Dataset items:
----------------
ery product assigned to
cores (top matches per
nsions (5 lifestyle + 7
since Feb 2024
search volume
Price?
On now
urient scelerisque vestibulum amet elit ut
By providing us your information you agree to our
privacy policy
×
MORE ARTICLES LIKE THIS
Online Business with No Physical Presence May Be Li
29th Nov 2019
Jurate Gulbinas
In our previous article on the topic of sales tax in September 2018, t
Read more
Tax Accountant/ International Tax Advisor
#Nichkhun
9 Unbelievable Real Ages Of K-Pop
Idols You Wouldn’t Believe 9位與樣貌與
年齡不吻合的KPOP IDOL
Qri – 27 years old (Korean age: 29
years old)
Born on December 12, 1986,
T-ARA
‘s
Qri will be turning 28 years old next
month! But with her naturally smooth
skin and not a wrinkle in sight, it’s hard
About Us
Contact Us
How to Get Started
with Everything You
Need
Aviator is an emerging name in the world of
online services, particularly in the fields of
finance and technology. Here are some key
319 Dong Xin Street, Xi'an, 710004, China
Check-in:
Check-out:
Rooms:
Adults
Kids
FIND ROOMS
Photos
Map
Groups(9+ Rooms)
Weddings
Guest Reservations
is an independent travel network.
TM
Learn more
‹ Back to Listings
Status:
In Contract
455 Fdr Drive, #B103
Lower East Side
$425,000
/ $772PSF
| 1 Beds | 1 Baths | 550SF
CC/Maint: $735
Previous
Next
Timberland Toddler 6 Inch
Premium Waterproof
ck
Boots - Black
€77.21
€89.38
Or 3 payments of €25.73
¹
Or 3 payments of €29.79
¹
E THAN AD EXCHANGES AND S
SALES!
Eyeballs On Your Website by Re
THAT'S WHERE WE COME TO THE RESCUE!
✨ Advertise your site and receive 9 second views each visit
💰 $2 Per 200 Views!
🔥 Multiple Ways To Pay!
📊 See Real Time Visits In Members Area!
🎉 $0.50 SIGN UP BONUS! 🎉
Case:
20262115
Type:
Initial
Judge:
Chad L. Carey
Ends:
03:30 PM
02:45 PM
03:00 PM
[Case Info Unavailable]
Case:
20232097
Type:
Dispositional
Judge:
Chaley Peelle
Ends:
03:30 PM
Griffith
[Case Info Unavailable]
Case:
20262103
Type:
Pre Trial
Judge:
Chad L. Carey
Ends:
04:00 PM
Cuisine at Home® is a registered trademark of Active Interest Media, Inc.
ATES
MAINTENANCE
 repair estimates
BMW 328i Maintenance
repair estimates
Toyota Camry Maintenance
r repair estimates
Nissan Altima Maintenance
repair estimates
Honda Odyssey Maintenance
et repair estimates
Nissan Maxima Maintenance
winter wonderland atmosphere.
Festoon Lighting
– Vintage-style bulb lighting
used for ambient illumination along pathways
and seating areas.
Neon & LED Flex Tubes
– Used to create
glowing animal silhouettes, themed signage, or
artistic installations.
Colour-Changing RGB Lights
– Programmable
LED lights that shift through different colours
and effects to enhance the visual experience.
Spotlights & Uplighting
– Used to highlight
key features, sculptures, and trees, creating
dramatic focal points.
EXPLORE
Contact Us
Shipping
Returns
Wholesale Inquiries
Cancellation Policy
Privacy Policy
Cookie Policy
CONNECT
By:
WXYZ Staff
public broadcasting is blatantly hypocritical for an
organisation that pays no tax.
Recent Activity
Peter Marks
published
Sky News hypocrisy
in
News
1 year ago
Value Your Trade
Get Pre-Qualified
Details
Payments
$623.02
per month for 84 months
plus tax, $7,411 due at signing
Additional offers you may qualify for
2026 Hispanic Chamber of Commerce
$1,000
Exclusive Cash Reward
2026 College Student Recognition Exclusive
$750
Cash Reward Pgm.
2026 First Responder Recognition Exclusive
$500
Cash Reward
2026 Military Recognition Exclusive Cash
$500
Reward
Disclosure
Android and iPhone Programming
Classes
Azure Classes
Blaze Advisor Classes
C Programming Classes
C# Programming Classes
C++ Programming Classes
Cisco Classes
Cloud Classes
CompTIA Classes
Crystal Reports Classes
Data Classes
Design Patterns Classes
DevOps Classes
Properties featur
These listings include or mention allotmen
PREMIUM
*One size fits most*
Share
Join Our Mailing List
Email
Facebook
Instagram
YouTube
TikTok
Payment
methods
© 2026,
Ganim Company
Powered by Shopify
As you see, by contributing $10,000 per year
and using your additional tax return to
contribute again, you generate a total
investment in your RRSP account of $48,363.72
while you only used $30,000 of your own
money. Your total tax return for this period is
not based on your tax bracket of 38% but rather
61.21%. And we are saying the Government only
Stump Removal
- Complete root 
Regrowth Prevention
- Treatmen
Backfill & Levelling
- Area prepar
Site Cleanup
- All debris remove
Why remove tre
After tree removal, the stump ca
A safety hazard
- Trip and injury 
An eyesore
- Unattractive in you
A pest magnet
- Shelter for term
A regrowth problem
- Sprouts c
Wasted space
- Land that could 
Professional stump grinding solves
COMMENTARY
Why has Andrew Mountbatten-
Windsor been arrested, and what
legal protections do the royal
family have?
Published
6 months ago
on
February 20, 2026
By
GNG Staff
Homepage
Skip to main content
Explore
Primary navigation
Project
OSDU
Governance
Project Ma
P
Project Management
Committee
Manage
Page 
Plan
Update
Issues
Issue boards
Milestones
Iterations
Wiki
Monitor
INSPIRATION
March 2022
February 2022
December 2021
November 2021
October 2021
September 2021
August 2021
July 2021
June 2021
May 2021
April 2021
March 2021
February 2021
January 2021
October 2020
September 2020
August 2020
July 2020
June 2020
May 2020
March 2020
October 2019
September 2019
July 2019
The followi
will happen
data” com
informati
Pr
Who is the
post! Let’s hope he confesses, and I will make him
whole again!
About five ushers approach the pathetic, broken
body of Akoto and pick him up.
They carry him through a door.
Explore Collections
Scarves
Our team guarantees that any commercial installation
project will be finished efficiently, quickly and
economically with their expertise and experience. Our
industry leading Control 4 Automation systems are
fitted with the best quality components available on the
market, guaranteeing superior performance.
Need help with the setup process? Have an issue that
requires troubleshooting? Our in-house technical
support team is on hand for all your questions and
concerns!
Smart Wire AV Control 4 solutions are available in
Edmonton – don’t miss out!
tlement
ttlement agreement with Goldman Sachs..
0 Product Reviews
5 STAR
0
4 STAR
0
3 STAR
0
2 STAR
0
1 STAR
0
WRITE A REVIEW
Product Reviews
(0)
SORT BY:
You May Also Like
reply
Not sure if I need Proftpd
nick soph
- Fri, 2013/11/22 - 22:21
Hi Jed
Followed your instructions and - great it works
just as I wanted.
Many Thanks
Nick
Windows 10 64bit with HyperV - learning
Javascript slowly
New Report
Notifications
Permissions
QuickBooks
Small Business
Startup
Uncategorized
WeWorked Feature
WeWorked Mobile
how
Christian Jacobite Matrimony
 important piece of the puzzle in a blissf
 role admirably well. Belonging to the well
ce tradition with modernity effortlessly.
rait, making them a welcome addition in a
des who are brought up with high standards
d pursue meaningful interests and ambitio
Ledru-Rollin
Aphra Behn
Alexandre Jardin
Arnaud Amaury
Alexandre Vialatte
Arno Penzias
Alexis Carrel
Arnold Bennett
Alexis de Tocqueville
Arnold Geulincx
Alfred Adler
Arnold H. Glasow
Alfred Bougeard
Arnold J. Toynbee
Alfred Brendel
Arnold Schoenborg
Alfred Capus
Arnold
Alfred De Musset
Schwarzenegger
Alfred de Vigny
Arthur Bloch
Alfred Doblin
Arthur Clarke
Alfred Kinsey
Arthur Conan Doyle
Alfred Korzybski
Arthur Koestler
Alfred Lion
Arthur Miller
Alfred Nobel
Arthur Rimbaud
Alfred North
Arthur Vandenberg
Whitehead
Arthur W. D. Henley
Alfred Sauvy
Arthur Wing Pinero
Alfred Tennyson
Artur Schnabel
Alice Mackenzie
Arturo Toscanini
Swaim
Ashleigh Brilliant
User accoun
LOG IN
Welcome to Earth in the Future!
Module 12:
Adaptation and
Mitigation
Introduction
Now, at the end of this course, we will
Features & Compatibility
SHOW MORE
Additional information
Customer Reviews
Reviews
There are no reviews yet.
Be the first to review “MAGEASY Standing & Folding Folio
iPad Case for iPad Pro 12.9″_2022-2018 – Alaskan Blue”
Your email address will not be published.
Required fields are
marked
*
----------------
> **REQUIRED ACTION**
Show every line in the records above that contains the word "Exclusive".

> **YOUR RESPONSE**
Exclusive Cash Reward
2026 College Student Recognition Exclusive
2026 First Responder Recognition Exclusive
2026 Military Recognition Exclusive Cash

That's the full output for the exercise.